Aliás, com uma divisão rápida, chega-se à pornográfica quantia de mais R$ 30
mil por assento em um local cujos times de futebol literalmente não conseguem
vaga nem para jogar na 4ª Divisão. Há outros casos, como o fato de o estádio de
abertura da Copa do Mundo FIFA 2014, acerca do qual ninguém se entende quanto
ao nome (parece piada, mas não é: nos ingressos, aparece “Arena de São Paulo”;
no mobiliário urbano, “Arena Corinthians”; e, nas placas de trânsito, “Estádio
Itaquera”) passar o torneio sem cobertura para todos os torcedores. Ou seja, se
chover, molhará os turistas, que provavelmente já não estarão felizes depois de
“andar a pé, descalço [sic], de bicicleta, de jumento, qualquer coisa” para
chegar ao estádio (afinal, foram obrigados a seguir o conselho de Lula da Silva
e não ficar de “babaquice” de querer ir de metrô até o estádio); assim, como
sói sempre ocorrer quando falta planejamento, só restará aos donos da casa
apelar para os santos – e nem isso anima muito no caso do estádio do
Corinthians: São Pedro é padroeiro do rival São Paulo. A lista prossegue, mas
não vale a pena prosseguir nela: o ponto principal é gastou-se muito e
gastou-se muito mal o muito que se gastou naquilo que se disse que não se
gastaria nada. Mentiu-se e mentiu-se muito. “Acha que a gente tá preocupado
[sic]?”
Na verdade, a ideia segundo a
qual o foco do investimento do governo brasileiro seria na mobilidade urbana
nas então recém-escolhidas cidades-sede foi sempre o discurso oficial. Dilma
Rousseff disse naquele hoje distante ano de 2009, “a parte do governo
brasileiro [na Copa do Mundo FIFA 2014] é a mobilidade urbana”. Não é. Aliás,
não era. Melhor ainda: na verdade, nunca foi. A prova cabal é apenas 10% do que
estava previsto para mobilidade urbana na tal Matriz de Responsabilidade ser
considerado como entregado pelo governo, embora a maioria esteja incompleta –
por exemplo, em relação aos aeroportos administrados pelo governo (Infraero), a
anedótica quantidade de 0% estará completada até o início da competição, embora
todos constem como entregados. Aliás, se há declarações que são piores que
xingamentos, como a de Lula da Silva dizendo que cobrar o que ele e sua
sucessora prometeram é “babaquice”, há outras que são eivadas de um humor
doentio. É o caso da declaração de Dilma Rousseff feita ontem (18-Mai-2014),
segundo a qual os aeroportos “estão preparados” para a Copa do Mundo FIFA 2014.
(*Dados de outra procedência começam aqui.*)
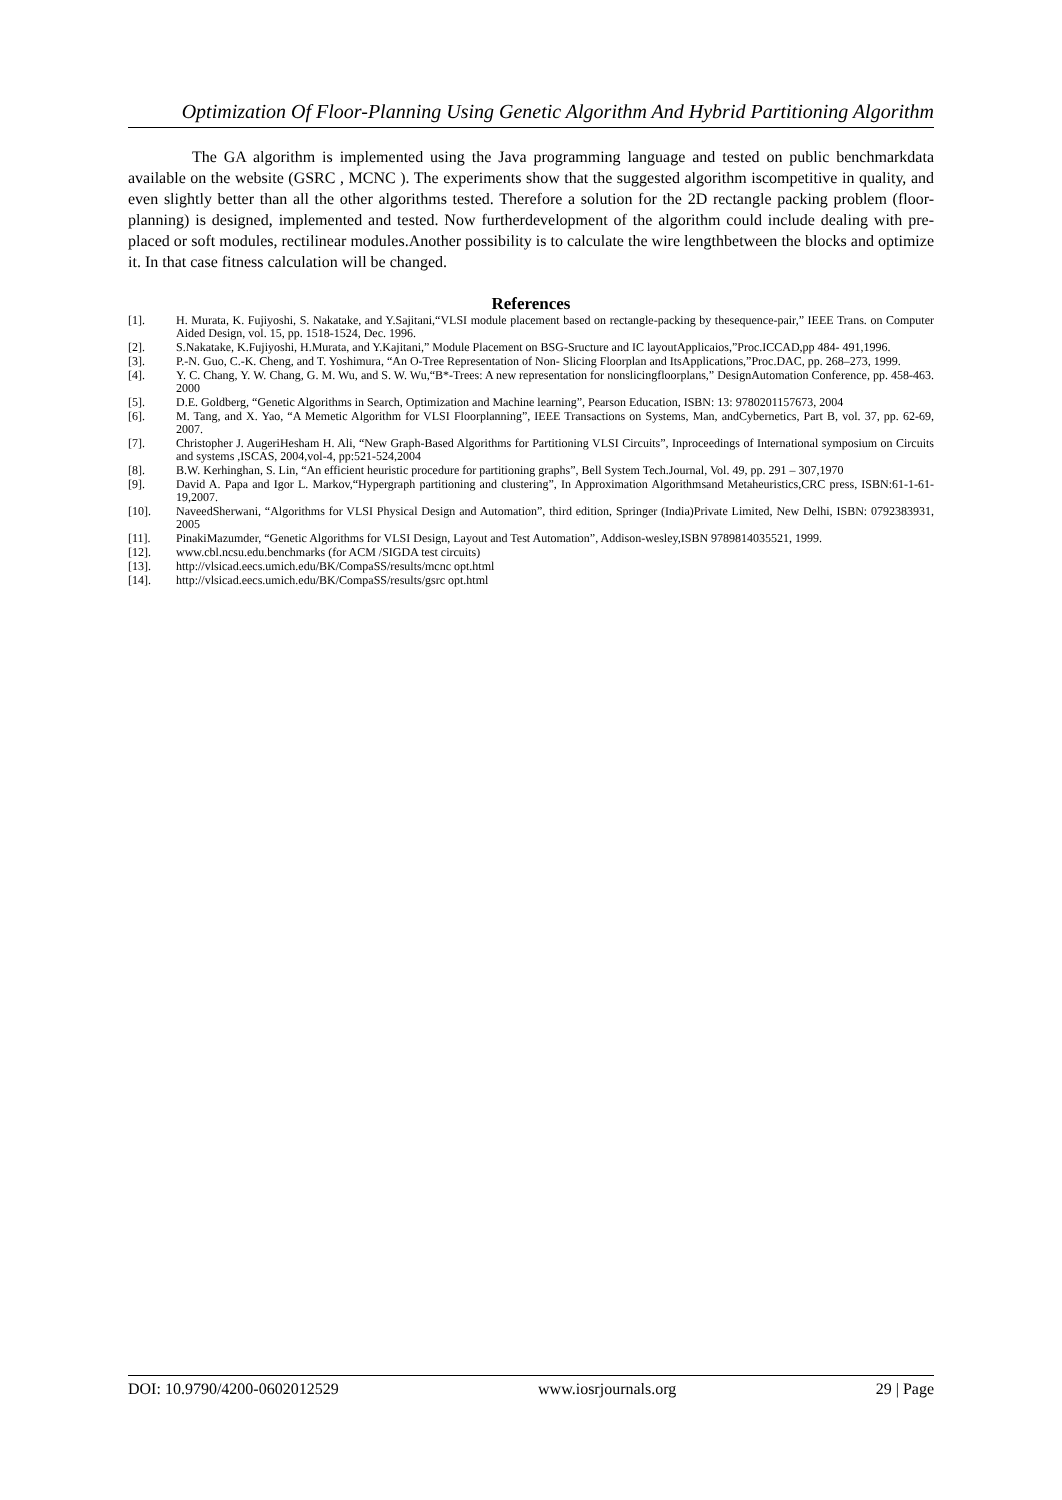Optimization Of Floor-Planning Using Genetic Algorithm And Hybrid Partitioning Algorithm
The GA algorithm is implemented using the Java programming language and tested on public benchmarkdata available on the website (GSRC , MCNC ). The experiments show that the suggested algorithm iscompetitive in quality, and even slightly better than all the other algorithms tested. Therefore a solution for the 2D rectangle packing problem (floor-planning) is designed, implemented and tested. Now furtherdevelopment of the algorithm could include dealing with pre-placed or soft modules, rectilinear modules.Another possibility is to calculate the wire lengthbetween the blocks and optimize it. In that case fitness calculation will be changed.
References
[1]. H. Murata, K. Fujiyoshi, S. Nakatake, and Y.Sajitani,“VLSI module placement based on rectangle-packing by thesequence-pair,” IEEE Trans. on Computer Aided Design, vol. 15, pp. 1518-1524, Dec. 1996.
[2]. S.Nakatake, K.Fujiyoshi, H.Murata, and Y.Kajitani,” Module Placement on BSG-Sructure and IC layoutApplicaios,”Proc.ICCAD,pp 484- 491,1996.
[3]. P.-N. Guo, C.-K. Cheng, and T. Yoshimura, “An O-Tree Representation of Non- Slicing Floorplan and ItsApplications,”Proc.DAC, pp. 268–273, 1999.
[4]. Y. C. Chang, Y. W. Chang, G. M. Wu, and S. W. Wu,“B*-Trees: A new representation for nonslicingfloorplans,” DesignAutomation Conference, pp. 458-463. 2000
[5]. D.E. Goldberg, “Genetic Algorithms in Search, Optimization and Machine learning”, Pearson Education, ISBN: 13: 9780201157673, 2004
[6]. M. Tang, and X. Yao, “A Memetic Algorithm for VLSI Floorplanning”, IEEE Transactions on Systems, Man, andCybernetics, Part B, vol. 37, pp. 62-69, 2007.
[7]. Christopher J. AugeriHesham H. Ali, “New Graph-Based Algorithms for Partitioning VLSI Circuits”, Inproceedings of International symposium on Circuits and systems ,ISCAS, 2004,vol-4, pp:521-524,2004
[8]. B.W. Kerhinghan, S. Lin, “An efficient heuristic procedure for partitioning graphs”, Bell System Tech.Journal, Vol. 49, pp. 291 – 307,1970
[9]. David A. Papa and Igor L. Markov,“Hypergraph partitioning and clustering”, In Approximation Algorithmsand Metaheuristics,CRC press, ISBN:61-1-61-19,2007.
[10]. NaveedSherwani, “Algorithms for VLSI Physical Design and Automation”, third edition, Springer (India)Private Limited, New Delhi, ISBN: 0792383931, 2005
[11]. PinakiMazumder, “Genetic Algorithms for VLSI Design, Layout and Test Automation”, Addison-wesley,ISBN 9789814035521, 1999.
[12]. www.cbl.ncsu.edu.benchmarks (for ACM /SIGDA test circuits)
[13]. http://vlsicad.eecs.umich.edu/BK/CompaSS/results/mcnc opt.html
[14]. http://vlsicad.eecs.umich.edu/BK/CompaSS/results/gsrc opt.html
DOI: 10.9790/4200-0602012529 www.iosrjournals.org 29 | Page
Das duas, uma: ou é escárnio ou ela se trancou definitivamente no Mundo de Bob
ou no Wolfsschanze e não lê mais o que seus próprios subordinados declaram (0%
– por extenso: zero por cento – dos aeroportos administrados pela Infraero
estará completada até lá). Não que faça muita diferença: no final das contas,
ela não cumpriu o que ela prometeu. Se o povo tenta cobrar, é “babaquice” do
povo. Lula da Silva deu, na semana passada, duas das piores declarações de sua
longa vida política. Seu mastodôntico ego o impedirá de pedir desculpas ao povo
brasileiro – e, infelizmente, isso parece não o incomodar. “Acha que a gente tá
preocupado [sic]?” Traição é isso, Brutus. Pode se revirar no túmulo com
inveja.
Pedro Nascimento Araujo é
economista.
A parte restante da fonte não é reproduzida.